*** Begin section ***
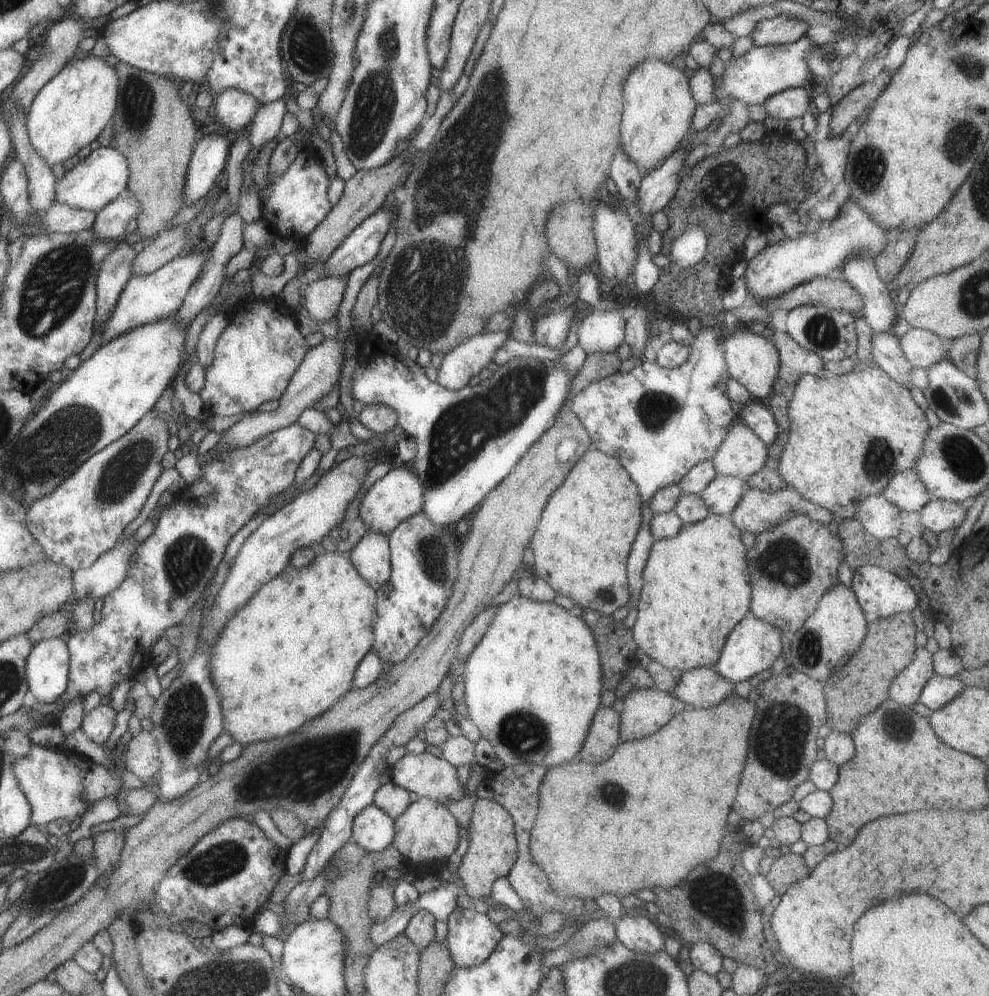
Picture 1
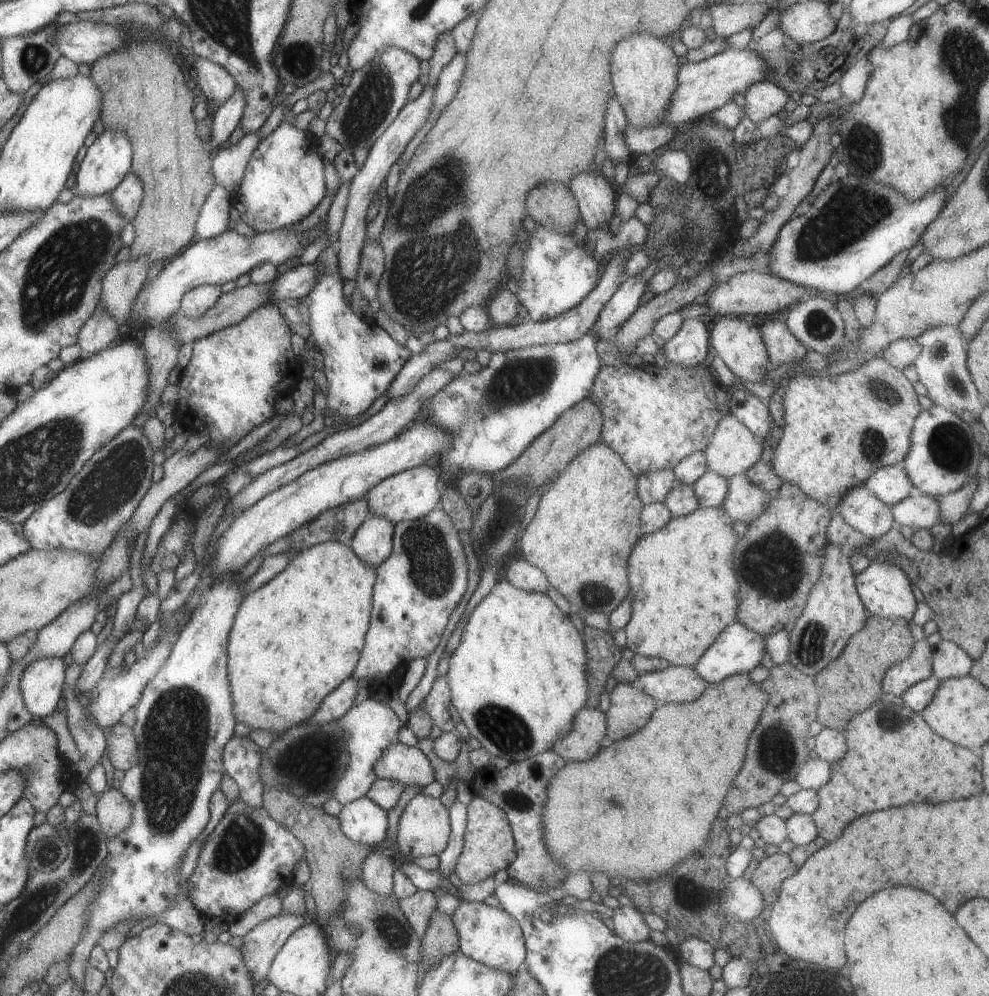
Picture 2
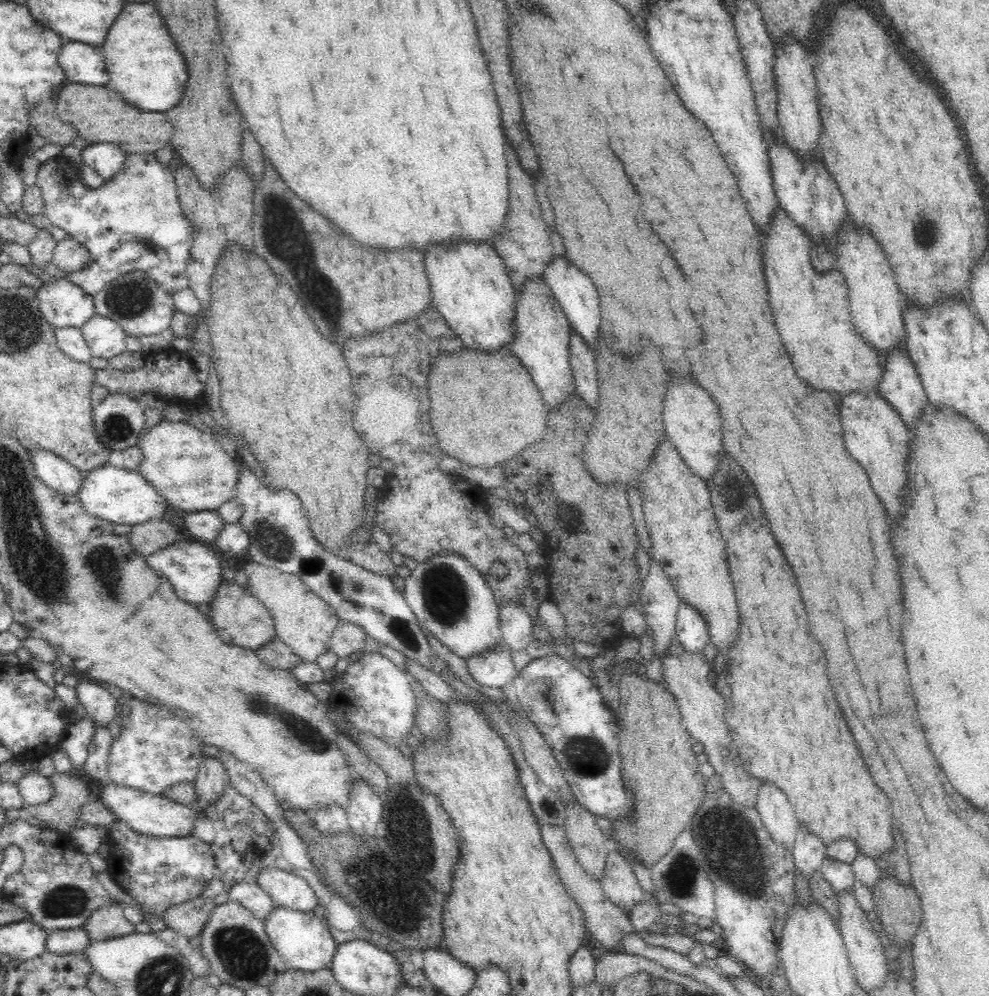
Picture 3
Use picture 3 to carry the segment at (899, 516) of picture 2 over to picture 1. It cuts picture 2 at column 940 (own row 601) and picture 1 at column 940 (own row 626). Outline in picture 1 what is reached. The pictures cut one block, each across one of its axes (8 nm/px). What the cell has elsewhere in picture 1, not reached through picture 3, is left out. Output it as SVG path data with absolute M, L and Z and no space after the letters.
*** End section ***
*** Begin section ***
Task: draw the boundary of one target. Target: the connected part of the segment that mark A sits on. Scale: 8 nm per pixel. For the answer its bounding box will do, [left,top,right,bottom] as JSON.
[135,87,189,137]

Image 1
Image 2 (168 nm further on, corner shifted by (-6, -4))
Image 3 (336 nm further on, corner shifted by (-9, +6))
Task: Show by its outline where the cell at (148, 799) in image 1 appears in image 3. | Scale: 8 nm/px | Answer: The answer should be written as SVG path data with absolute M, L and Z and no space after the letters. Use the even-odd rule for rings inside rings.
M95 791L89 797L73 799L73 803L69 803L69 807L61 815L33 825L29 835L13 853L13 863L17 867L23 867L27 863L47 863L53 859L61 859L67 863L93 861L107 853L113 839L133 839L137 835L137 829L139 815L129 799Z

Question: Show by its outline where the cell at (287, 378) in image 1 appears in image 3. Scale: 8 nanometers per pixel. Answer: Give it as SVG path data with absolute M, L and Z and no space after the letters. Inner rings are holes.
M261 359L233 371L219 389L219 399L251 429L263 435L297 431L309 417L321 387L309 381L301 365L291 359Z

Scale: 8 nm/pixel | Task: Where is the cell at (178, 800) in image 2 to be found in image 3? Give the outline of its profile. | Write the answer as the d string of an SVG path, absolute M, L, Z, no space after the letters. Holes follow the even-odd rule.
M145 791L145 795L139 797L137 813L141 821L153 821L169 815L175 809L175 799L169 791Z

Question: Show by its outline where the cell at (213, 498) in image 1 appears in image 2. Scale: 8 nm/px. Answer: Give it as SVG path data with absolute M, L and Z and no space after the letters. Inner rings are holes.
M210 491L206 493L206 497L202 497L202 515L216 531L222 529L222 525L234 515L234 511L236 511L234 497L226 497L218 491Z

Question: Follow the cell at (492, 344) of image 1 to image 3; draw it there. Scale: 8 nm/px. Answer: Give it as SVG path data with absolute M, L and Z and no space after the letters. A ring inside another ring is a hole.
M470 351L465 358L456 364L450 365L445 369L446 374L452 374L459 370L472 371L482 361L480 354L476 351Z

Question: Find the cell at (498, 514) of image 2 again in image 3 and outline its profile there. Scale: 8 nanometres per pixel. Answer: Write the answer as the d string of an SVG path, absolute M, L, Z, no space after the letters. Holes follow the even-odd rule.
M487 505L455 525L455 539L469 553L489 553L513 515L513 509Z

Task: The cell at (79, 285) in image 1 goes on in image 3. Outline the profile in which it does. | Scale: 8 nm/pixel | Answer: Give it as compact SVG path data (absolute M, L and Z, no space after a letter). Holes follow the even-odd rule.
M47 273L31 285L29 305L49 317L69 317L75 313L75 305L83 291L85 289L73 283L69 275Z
*** End section ***
*** Begin section ***
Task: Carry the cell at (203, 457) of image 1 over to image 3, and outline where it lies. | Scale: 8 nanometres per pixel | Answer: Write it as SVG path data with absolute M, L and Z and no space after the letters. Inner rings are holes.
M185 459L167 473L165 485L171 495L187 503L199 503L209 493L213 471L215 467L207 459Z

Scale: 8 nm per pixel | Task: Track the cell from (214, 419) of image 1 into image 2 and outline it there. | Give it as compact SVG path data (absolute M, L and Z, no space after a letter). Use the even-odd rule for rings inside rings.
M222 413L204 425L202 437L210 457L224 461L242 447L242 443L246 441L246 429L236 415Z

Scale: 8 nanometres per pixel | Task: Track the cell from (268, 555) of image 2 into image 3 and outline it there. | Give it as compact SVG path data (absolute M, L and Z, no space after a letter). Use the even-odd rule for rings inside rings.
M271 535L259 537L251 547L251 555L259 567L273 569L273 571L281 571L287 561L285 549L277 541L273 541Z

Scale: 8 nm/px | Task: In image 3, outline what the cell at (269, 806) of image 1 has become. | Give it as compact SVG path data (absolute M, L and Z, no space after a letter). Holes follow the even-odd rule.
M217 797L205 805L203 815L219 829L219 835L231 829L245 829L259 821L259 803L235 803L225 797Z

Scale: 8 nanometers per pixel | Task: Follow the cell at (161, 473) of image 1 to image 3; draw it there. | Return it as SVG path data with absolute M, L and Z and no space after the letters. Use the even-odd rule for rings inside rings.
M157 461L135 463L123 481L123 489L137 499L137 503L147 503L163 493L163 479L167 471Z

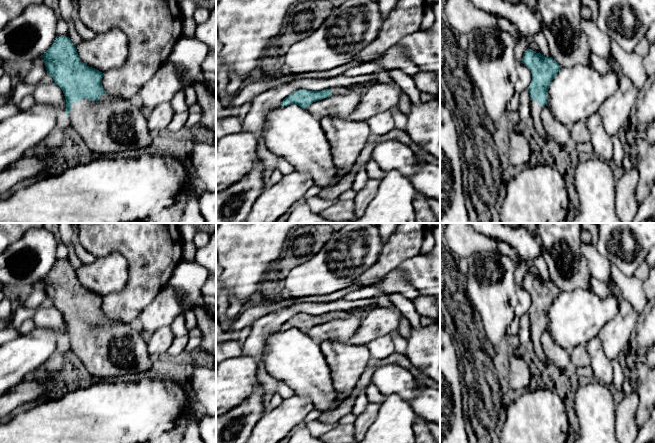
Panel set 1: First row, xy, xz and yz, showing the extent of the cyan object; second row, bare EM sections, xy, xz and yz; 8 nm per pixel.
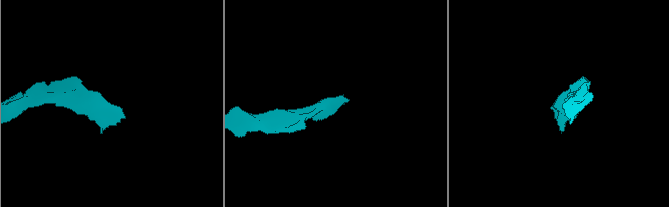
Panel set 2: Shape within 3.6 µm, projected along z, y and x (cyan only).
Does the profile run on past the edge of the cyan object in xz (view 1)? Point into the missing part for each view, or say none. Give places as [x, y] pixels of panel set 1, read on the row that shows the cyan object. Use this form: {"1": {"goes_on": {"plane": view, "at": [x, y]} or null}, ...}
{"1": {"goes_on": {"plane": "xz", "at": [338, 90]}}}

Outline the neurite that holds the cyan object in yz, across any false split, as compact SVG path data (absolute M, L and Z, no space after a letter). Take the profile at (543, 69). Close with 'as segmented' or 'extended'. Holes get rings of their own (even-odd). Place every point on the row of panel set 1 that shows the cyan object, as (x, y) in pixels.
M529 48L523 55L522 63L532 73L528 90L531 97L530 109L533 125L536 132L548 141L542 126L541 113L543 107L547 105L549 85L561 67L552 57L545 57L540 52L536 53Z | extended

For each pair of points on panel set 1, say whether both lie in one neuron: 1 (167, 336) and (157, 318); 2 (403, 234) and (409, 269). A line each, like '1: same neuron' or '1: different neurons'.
*** End section ***
What to work on
Each line in the data that has the word "further" counts once; state how many such lines there are, without comment.

Task result
2